Red Iglesias y Minería condena el asesinato de 20 campesinos defensores de la tierra en Honduras

La Red Iglesias y Minería alzó su voz frente a la escalada de violencia que golpea a Honduras y condenó la masacre ocurrida el 21 de mayo en la comunidad de Rigores, Trujillo, Colón, donde fueron asesinados 20 campesinos que luchan contra las corporaciones de palma aceitera, aparentemente relacionadas con la empresa minera vinculada al asesinato de Juan López, quien fue uno de sus principales opositores, críticos y denunciante.

En un pronunciamiento difundido desde América Latina, la articulación eclesial denunció que el Bajo Aguán “se ha convertido en zona de exterminio para quienes defienden el derecho a la tierra y al territorio”, y exigió al Estado hondureño una investigación profunda que permita identificar y sancionar tanto a los autores materiales como intelectuales del crimen.

Violencia estructural e impunidad en el Aguán

El comunicado sitúa esta nueva tragedia dentro de una larga historia de conflictividad agraria y violencia estructural en el norte de Honduras. La red recuerda que el Aguán es también la tierra del ministro de la palabra y defensor ambiental Juan Antonio López, asesinado en septiembre de 2024, tras denunciar intereses extractivos en la región. Para Iglesias y Minería, las muertes de Rigores no son hechos aislados, sino la expresión más cruel de un modelo marcado por la desigualdad, la concentración de tierras, la impunidad y la ausencia —o complicidad— del Estado frente a las redes criminales que operan en la zona.

“Las continuas muertes en esta zona martirizada, evidencia una problemática que tiene raíces estructurales que generan pobreza, desigualdad, violencia, impunidad y ausencia o complicidad del estado”, señala el documento, que se suma a la voz de denuncia de la Conferencia Episcopal de Honduras ante la masacre que ha sumido en un profundo dolor al país.

La red hizo un llamado al Estado a asumir una actitud proactiva para que las recientes reformas penales sean utilizadas para desarticular a los grupos armados y estructuras de poder que mantienen bajo amenaza permanente a las comunidades del Aguán, en lugar de criminalizar a campesinos y defensores ambientales.

La Red Iglesias y Minería expresó también su solidaridad con las familias de las víctimas y reafirmó su compromiso de acompañar a las comunidades afectadas por la violencia. “Es urgente implementar una estrategia participativa con apoyo y veeduría nacional e internacional”, subraya el texto, proponiendo una salida basada en derechos humanos, justicia y saneamiento de tierras.

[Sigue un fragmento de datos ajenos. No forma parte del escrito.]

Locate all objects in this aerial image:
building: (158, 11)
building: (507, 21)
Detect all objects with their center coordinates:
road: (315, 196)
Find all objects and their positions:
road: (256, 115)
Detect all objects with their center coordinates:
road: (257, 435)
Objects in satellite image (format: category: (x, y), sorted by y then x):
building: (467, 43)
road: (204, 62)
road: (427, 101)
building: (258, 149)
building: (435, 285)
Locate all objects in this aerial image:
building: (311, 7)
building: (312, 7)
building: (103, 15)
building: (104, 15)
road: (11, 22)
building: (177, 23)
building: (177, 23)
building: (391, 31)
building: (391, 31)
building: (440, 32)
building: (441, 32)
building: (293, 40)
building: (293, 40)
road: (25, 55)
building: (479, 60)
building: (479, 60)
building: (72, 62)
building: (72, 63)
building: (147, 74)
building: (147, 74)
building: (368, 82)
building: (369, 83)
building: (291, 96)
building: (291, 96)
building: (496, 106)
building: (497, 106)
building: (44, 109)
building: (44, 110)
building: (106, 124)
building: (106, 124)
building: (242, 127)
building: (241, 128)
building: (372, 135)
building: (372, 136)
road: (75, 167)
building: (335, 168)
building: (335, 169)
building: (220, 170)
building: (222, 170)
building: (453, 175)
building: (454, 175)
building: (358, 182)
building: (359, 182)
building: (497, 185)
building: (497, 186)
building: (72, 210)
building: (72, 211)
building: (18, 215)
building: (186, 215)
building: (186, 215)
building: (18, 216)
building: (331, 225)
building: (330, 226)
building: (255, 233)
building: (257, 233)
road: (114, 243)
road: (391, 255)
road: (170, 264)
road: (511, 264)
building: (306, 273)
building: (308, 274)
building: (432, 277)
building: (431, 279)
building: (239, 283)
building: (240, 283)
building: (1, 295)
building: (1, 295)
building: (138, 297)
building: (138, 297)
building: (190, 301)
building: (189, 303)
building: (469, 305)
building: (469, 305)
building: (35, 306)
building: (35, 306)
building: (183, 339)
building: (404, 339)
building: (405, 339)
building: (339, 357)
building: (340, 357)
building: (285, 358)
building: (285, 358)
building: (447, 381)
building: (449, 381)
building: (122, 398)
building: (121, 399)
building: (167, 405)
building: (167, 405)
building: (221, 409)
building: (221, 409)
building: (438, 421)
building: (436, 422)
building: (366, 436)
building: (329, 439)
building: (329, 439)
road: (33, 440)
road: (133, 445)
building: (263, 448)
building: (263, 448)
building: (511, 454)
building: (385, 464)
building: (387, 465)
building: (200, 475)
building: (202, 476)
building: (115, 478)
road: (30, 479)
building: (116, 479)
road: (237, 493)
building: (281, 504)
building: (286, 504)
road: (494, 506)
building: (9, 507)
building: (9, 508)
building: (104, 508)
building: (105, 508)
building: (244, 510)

Esperanza en medio del duelo

El mensaje concluye con una reafirmación de esperanza en medio del duelo. Retomando el versículo de Isaías 41:18, el comunicado recuerda que «En el desierto habitará el derecho y la justicia morará en el vergel. La obra de la justicia será la paz, y el fruto de la justicia, la tranquilidad y la seguridad para siempre. Mi pueblo habitará en un lugar de paz, en moradas seguras, en descansos tranquilos».